#### GIVEN PASSAGE:
..............................

Following links helped me through this:
Nice article about the behaviour of these generators
You should be able to seed the database using plain SQL and still use HiLo to generate the primary keys in NHibernate. What you have to do is to set the NextHi value(s) in the HiLo table to values that are high enough that the next entity you save will get an id that is higher than the highest id set when you seed the database.
So, you should be able to do something like this:
run the schema export
seed the database using a custom sql script (you would have to supply your own id's in the script, since they are not generated by the database)
manually insert a big enough value into the hibernate_unique_key table, so that the next id generated by NHibernate is larger than the largest inserted in the seeding
use NHibernate as usual
There are a few different approaches to using HiLo with NHibernate (one shared next-hi for all entities, a next hi per entity, etc.) so you might have to do a little experimenting to find out what value(s) would be appropriate to write to the hibernate_unique_key table after the seeding, depending on your hilo strategy and what max_lo you are using etc.
As a side note, schema export does not seem to support multiple rows in the hibernate_unique_key table that well, so you might have to do some manual stuff to create all the rows in the table if you use a hilo row per entity.

..............................

[Records of spatial reasoning questions]
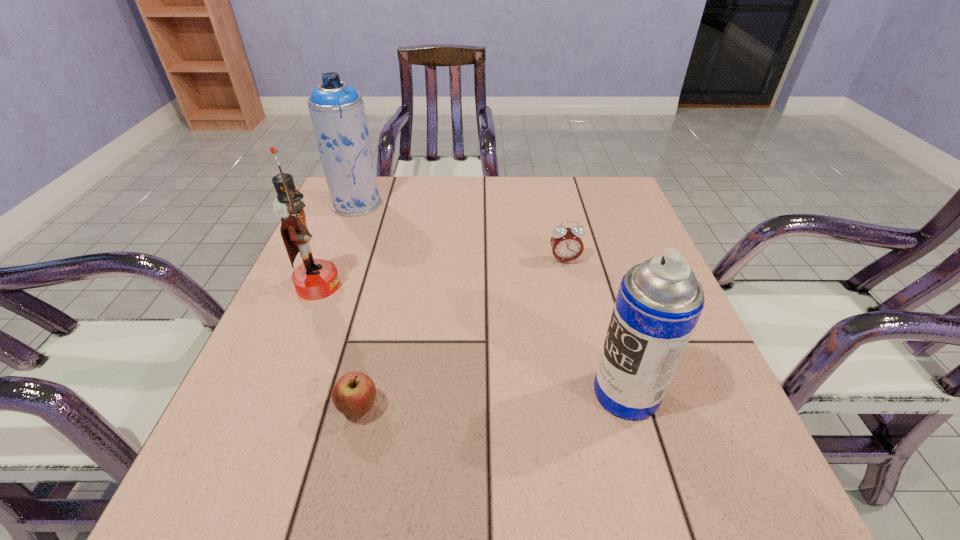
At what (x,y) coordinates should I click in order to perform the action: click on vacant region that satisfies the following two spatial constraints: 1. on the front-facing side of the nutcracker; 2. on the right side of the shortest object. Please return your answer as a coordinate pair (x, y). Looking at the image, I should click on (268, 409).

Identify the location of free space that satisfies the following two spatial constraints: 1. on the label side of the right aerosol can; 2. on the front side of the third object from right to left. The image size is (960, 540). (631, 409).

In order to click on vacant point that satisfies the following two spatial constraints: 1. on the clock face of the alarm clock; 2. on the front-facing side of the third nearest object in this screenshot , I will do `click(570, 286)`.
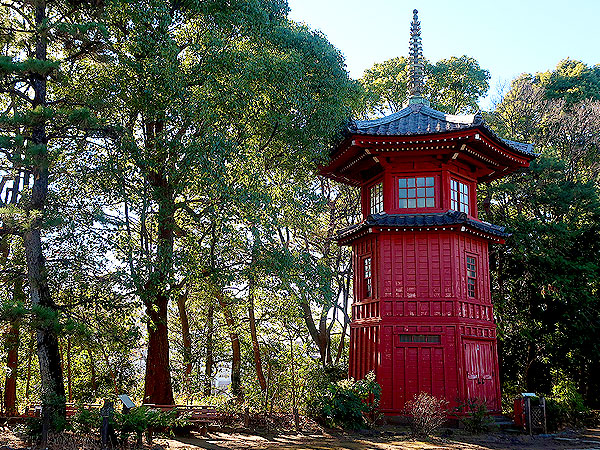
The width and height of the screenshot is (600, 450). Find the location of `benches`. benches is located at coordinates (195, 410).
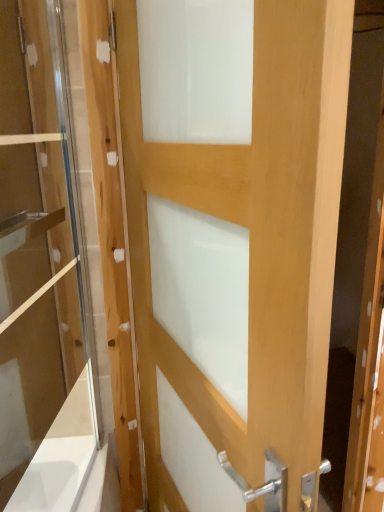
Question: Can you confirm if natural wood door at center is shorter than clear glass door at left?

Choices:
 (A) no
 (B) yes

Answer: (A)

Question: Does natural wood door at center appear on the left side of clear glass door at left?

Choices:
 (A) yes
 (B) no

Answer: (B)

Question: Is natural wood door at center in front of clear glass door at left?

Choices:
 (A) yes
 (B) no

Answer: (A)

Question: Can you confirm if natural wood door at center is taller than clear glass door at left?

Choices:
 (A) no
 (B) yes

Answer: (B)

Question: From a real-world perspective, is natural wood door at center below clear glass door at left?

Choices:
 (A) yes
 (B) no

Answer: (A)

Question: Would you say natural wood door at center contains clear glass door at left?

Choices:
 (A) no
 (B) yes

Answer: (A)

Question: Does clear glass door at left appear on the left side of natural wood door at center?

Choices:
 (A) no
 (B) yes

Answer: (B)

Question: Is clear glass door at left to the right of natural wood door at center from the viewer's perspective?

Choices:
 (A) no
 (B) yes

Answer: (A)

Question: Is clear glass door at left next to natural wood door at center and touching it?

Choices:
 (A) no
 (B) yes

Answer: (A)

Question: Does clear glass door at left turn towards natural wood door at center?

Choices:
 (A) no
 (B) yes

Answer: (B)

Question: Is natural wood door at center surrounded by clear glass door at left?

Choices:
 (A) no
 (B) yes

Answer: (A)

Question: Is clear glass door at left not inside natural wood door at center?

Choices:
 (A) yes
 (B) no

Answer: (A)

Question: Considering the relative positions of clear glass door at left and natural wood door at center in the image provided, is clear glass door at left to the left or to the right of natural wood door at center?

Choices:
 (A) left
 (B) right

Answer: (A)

..............................

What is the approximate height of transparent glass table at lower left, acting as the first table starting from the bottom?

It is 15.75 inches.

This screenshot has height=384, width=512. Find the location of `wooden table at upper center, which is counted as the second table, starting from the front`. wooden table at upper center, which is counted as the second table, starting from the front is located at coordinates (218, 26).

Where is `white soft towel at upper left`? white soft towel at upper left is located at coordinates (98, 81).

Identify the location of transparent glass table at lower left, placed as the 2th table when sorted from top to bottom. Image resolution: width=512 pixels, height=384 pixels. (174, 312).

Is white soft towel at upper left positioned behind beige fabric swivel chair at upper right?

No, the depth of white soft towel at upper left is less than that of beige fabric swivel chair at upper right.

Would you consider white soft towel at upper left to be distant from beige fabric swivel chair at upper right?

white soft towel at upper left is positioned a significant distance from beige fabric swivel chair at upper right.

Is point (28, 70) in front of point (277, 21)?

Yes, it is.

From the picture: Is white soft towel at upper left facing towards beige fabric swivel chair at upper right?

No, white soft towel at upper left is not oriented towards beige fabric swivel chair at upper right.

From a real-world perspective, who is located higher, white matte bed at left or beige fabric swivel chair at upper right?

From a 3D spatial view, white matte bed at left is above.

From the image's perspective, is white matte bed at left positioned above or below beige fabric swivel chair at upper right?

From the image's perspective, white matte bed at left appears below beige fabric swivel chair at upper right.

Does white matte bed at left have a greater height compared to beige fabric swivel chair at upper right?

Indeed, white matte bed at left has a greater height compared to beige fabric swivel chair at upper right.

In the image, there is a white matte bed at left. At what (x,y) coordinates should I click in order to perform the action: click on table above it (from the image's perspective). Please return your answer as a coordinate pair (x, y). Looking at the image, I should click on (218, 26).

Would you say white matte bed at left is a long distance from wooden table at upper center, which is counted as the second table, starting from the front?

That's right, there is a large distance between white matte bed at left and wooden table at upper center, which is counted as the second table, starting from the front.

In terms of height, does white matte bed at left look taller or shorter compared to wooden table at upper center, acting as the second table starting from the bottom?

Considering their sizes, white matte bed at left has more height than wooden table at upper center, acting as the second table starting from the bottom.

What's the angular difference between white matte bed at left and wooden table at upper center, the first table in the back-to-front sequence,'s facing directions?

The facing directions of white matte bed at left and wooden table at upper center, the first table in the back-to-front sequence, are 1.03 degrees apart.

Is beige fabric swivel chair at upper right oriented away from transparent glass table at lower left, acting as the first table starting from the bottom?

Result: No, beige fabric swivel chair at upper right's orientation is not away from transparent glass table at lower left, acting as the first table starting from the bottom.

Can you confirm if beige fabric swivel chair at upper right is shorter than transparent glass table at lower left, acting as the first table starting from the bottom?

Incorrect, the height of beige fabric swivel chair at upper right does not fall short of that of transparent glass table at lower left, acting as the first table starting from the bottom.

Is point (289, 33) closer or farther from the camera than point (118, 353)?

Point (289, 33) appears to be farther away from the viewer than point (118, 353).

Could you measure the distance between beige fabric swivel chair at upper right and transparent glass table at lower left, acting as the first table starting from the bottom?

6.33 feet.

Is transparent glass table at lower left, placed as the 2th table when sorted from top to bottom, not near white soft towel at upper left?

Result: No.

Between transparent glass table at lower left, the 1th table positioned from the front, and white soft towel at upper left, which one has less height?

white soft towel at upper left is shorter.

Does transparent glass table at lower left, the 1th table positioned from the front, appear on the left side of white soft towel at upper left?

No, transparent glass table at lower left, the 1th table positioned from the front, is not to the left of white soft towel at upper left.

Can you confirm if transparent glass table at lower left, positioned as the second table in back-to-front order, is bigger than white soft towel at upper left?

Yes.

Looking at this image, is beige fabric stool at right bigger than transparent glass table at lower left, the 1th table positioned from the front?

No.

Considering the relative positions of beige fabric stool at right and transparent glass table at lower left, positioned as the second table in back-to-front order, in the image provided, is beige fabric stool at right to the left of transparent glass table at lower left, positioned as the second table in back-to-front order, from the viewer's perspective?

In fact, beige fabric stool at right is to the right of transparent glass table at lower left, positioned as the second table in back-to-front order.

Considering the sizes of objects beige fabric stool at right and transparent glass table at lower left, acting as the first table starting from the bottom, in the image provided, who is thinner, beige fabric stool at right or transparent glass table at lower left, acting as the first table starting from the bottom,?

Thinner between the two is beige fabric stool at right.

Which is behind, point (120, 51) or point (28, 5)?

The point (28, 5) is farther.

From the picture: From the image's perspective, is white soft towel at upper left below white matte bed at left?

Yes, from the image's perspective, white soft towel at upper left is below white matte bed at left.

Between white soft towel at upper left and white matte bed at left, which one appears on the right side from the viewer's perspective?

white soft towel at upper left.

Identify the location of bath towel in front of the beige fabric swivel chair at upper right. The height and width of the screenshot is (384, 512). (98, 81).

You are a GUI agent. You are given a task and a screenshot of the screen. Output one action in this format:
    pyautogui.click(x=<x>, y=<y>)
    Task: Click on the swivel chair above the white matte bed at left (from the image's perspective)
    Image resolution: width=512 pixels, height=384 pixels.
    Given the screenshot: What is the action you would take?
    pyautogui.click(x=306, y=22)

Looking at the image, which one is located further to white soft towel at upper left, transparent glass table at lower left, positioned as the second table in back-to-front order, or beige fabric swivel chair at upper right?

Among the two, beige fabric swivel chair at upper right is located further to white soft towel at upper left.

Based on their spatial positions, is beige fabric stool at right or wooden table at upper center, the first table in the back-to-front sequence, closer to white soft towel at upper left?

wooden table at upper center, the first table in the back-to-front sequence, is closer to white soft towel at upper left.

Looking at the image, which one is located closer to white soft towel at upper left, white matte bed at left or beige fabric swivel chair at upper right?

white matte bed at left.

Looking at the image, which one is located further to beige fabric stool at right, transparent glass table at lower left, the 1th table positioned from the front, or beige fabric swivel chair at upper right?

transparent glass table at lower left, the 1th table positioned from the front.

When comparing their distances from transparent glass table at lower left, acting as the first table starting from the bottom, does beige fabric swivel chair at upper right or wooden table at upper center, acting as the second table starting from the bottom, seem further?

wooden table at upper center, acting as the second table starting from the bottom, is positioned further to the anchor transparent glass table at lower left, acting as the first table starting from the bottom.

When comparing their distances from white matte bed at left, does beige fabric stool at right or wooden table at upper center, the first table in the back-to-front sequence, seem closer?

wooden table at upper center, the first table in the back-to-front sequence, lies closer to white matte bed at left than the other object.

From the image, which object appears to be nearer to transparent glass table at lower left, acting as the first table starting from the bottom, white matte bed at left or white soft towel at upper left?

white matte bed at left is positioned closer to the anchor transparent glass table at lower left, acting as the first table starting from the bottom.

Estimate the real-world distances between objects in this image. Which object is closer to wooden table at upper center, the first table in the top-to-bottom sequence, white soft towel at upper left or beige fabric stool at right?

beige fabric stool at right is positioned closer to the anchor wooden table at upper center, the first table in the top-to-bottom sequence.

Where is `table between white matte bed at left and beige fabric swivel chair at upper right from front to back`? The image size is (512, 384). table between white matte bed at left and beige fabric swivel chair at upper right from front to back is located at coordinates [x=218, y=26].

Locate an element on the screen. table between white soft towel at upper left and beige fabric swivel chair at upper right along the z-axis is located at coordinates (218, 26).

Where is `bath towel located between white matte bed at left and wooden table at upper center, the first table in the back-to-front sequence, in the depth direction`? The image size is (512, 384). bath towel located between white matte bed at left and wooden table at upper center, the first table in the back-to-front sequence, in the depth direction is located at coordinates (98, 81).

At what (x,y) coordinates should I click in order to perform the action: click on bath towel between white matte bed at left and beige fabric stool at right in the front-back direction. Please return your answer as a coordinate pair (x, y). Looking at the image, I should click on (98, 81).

..............................

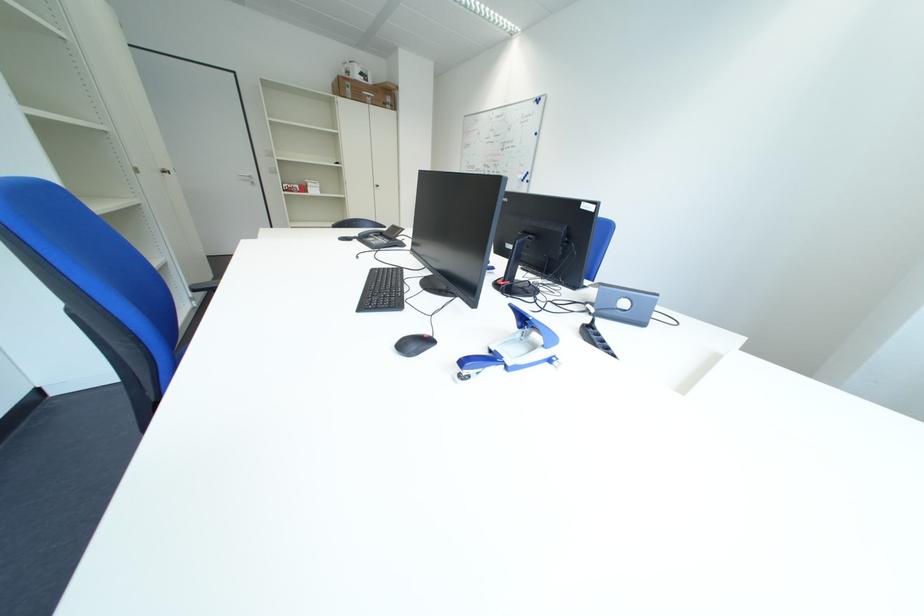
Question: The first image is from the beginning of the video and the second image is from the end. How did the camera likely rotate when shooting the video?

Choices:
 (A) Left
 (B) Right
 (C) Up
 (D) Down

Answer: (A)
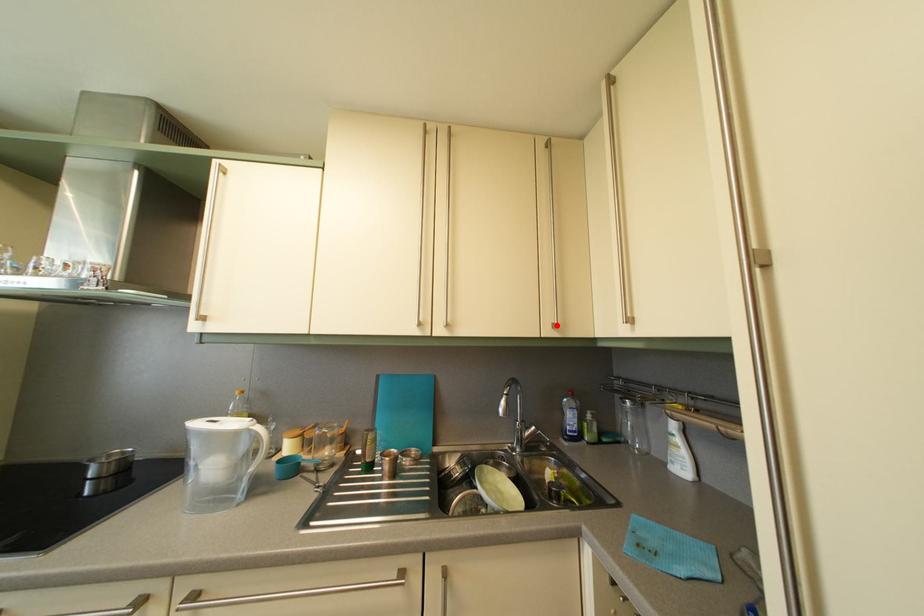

..............................

#### DIRECTION 1:
List, in order, the steps the NHibernate HiLo seeding text proposes for seeding the database while still letting NHibernate generate primary keys.
#### DIRECTION 2:
Answer these questions from the NHibernate HiLo seeding text, one answer per line:
(a) Into which table should a big enough value be inserted after seeding?
(b) Why would the seeding script have to supply its own ids?
(c) What does schema export not seem to support well?
#### DIRECTION 3:
Continue the text on seeding a database while using NHibernate HiLo, starting after its final sentence.

#### EXERCISE OUTPUT 1:
1. Run the schema export.
2. Seed the database using a custom SQL script, supplying your own ids in the script.
3. Manually insert a big enough value into the hibernate_unique_key table so that the next id NHibernate generates is larger than the largest one inserted during seeding.
4. Use NHibernate as usual.

#### EXERCISE OUTPUT 2:
(a) The hibernate_unique_key table.
(b) Because the ids are not generated by the database.
(c) Multiple rows in the hibernate_unique_key table.

#### EXERCISE OUTPUT 3:
You could also use Identity to generate the ids, but at the cost of worse performance with NHibernate. The reason for the performance loss is that NHibernate has to do an extra read for each insert to get the id that was generated by the database. With hilo NHibernate already knows the id that the entity will get, so there is no need for that extra read.
Another option could be to use GuidComb, which also allows NHibernate to generate the ids, and therefore removes the need to query the database to get the id after an insert. However, you then have to look at ugly guids instead of nice integers when developing. :)
I guess the problem is that the pk generation is controlled by nhibernate and not the db. so an option would be to use instance.GeneratedBy.Identity(). do you reckon that would be sensible?
I would really appreciate any comments.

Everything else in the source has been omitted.